Instructions for the task:
Using the data beneath this instruction, retype only the lines from the one that contains "weboldalunk megfelelő működése" down to the one that contains "Ön döntheti el, mit fogad el az alábbi gombok", both included, exactly as they appear.

Data extracts:
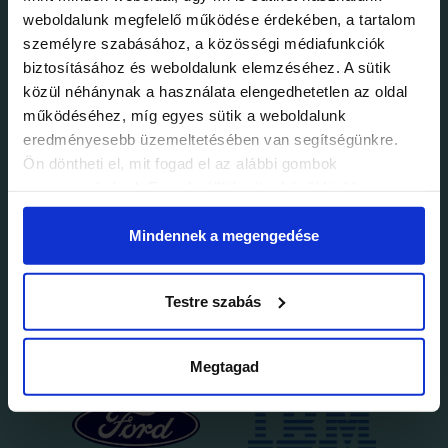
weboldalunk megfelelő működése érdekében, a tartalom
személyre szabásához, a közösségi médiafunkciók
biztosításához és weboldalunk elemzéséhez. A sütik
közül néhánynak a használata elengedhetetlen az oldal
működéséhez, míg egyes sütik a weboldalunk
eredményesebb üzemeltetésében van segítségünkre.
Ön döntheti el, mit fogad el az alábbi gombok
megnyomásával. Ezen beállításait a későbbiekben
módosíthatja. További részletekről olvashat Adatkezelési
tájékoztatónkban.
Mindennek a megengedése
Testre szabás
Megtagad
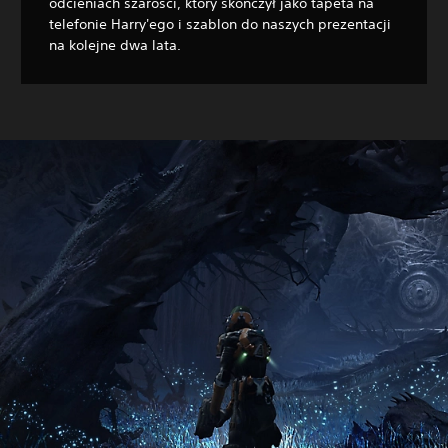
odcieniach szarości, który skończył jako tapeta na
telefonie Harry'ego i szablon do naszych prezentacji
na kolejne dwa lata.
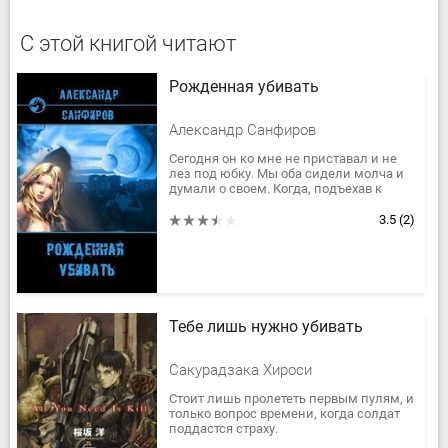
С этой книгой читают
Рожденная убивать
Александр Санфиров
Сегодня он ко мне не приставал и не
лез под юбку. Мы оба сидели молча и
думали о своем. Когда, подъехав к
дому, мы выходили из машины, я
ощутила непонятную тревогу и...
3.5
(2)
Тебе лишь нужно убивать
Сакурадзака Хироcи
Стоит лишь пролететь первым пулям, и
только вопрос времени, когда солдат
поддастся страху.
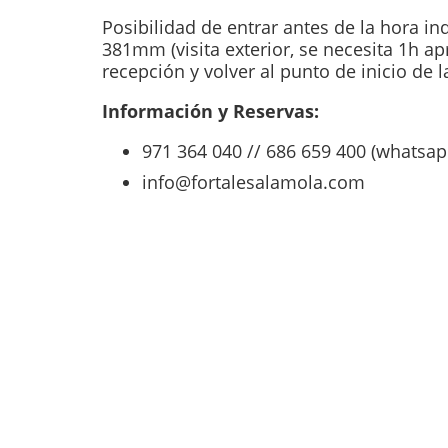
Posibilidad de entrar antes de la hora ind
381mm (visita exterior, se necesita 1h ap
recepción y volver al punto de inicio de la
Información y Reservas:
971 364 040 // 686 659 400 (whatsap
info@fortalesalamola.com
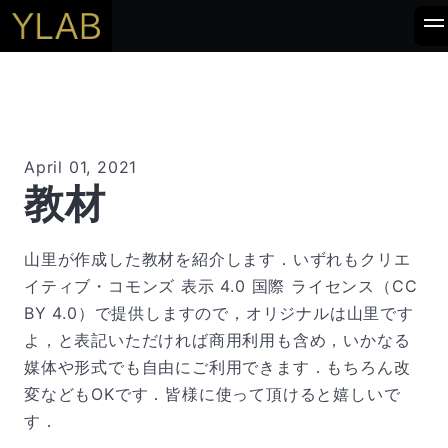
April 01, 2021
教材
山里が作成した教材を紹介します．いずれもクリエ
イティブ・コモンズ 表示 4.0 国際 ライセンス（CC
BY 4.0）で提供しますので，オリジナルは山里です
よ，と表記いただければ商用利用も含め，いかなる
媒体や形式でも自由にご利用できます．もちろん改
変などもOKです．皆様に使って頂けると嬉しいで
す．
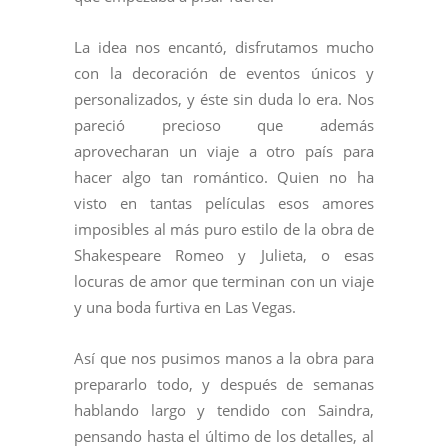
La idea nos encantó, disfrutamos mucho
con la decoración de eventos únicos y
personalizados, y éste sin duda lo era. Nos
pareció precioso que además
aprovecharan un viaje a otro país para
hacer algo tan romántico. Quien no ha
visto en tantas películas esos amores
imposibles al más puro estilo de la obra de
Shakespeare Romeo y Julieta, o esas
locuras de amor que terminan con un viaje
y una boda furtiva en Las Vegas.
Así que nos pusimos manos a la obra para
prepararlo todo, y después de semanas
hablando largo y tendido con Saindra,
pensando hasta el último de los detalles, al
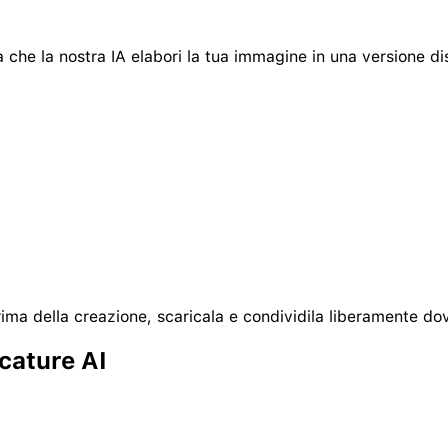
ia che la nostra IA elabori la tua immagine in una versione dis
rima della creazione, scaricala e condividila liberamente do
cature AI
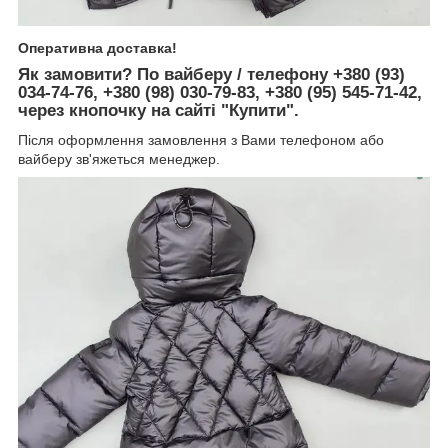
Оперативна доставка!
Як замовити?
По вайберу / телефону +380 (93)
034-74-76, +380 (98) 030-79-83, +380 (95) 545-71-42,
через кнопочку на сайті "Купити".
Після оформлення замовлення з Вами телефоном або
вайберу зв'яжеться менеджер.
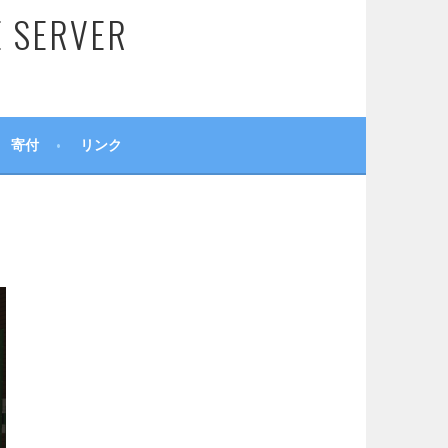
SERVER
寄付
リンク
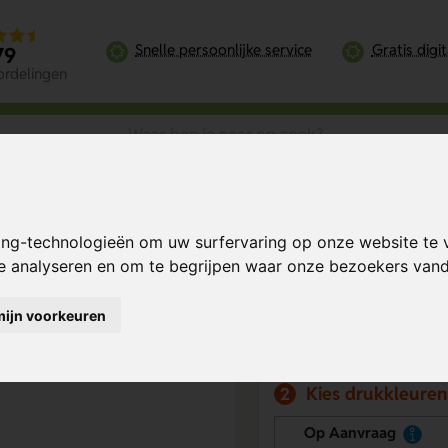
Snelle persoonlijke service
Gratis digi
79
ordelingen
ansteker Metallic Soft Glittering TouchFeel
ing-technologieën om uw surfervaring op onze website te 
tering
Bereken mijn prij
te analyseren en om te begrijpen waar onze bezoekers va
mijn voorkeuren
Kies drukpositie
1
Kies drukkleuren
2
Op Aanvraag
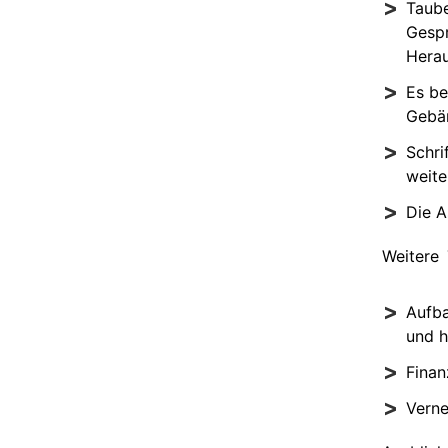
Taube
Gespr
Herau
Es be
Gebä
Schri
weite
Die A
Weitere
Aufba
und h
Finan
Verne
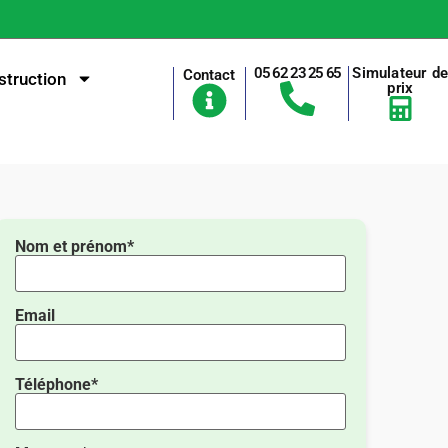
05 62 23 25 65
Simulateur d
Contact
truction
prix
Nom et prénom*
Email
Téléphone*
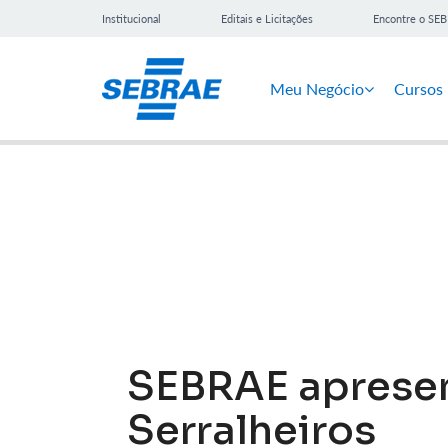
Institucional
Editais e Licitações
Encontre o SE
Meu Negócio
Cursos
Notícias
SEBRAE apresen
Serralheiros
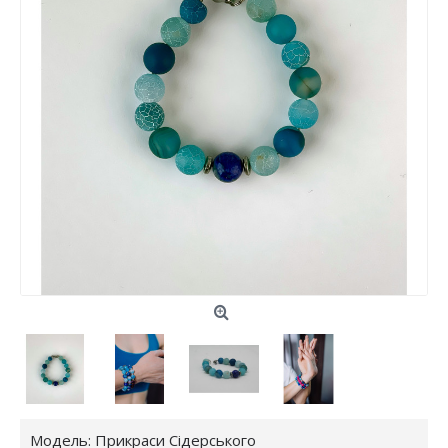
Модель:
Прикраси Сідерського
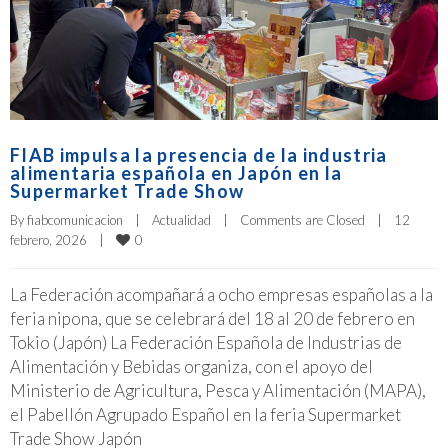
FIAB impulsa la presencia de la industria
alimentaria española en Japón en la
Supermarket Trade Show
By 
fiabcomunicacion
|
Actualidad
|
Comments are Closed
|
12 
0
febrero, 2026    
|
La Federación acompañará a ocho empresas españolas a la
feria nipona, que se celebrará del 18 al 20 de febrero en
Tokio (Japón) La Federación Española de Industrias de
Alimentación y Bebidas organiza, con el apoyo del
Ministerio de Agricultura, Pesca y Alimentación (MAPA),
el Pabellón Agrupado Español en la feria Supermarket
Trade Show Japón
--
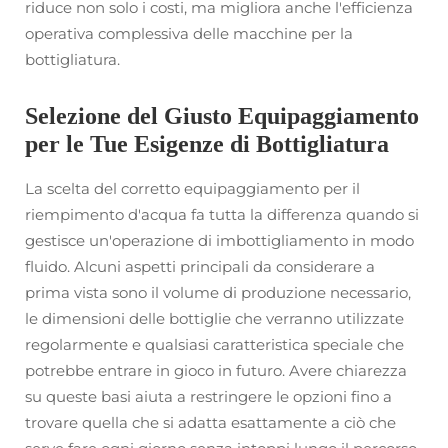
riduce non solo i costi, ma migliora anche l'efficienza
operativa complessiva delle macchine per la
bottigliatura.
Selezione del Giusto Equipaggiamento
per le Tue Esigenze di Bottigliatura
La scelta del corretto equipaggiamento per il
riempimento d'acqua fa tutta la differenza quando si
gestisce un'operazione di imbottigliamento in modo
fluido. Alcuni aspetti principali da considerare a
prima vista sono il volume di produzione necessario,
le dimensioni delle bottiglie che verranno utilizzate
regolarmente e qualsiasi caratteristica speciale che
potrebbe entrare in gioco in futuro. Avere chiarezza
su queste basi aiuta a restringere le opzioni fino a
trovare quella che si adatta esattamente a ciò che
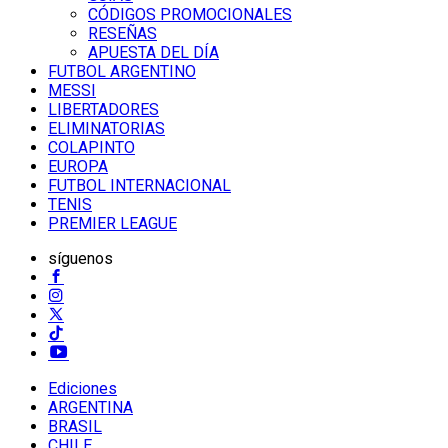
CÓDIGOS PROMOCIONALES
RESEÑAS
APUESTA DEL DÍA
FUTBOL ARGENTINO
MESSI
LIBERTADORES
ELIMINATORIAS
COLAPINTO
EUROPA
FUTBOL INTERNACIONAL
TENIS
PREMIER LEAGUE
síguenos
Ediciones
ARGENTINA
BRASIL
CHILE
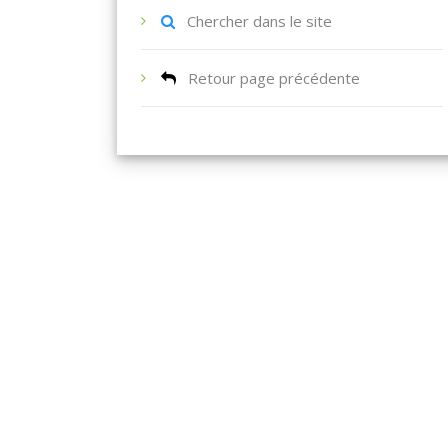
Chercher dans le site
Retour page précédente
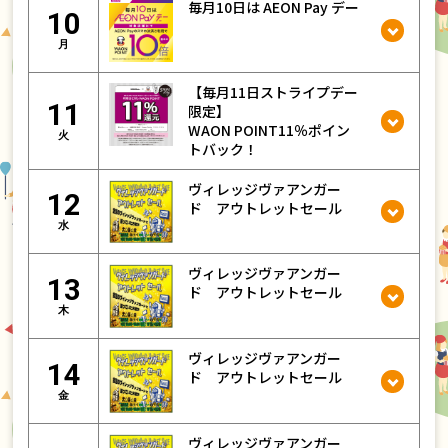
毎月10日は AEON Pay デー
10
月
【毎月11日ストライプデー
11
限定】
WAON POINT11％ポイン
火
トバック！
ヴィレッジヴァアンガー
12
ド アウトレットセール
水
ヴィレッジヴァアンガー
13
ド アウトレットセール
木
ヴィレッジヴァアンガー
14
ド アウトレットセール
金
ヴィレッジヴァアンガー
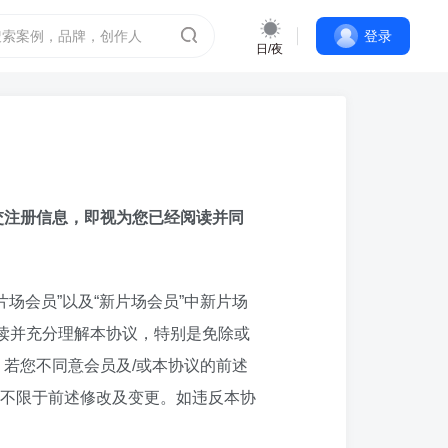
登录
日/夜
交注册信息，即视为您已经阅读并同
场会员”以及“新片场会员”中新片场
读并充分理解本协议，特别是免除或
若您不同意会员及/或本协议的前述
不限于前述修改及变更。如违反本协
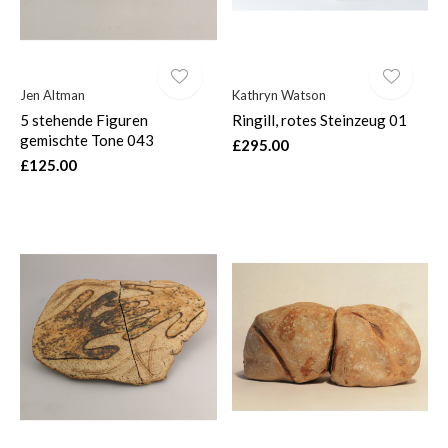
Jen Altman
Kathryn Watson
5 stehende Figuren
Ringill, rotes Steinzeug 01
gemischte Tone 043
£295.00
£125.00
--
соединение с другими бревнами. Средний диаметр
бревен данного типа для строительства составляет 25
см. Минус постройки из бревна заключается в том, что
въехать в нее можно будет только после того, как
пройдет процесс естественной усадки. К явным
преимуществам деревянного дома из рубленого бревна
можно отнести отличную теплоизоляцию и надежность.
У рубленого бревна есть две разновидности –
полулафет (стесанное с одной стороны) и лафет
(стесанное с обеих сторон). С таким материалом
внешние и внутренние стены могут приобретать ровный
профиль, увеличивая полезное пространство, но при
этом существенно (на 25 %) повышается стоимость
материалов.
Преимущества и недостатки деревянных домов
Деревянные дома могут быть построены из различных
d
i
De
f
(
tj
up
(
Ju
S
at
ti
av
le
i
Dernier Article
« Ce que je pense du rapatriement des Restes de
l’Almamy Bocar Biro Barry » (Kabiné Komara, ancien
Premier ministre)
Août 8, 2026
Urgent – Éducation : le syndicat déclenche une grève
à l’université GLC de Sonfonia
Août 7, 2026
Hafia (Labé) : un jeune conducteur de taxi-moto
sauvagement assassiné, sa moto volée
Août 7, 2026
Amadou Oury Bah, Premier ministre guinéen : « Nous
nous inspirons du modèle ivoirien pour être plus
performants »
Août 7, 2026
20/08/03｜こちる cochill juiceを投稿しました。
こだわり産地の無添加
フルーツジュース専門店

Solution to the exercise:
weboldalunk megfelelő működése érdekében, a tartalom
személyre szabásához, a közösségi médiafunkciók
biztosításához és weboldalunk elemzéséhez. A sütik
közül néhánynak a használata elengedhetetlen az oldal
működéséhez, míg egyes sütik a weboldalunk
eredményesebb üzemeltetésében van segítségünkre.
Ön döntheti el, mit fogad el az alábbi gombok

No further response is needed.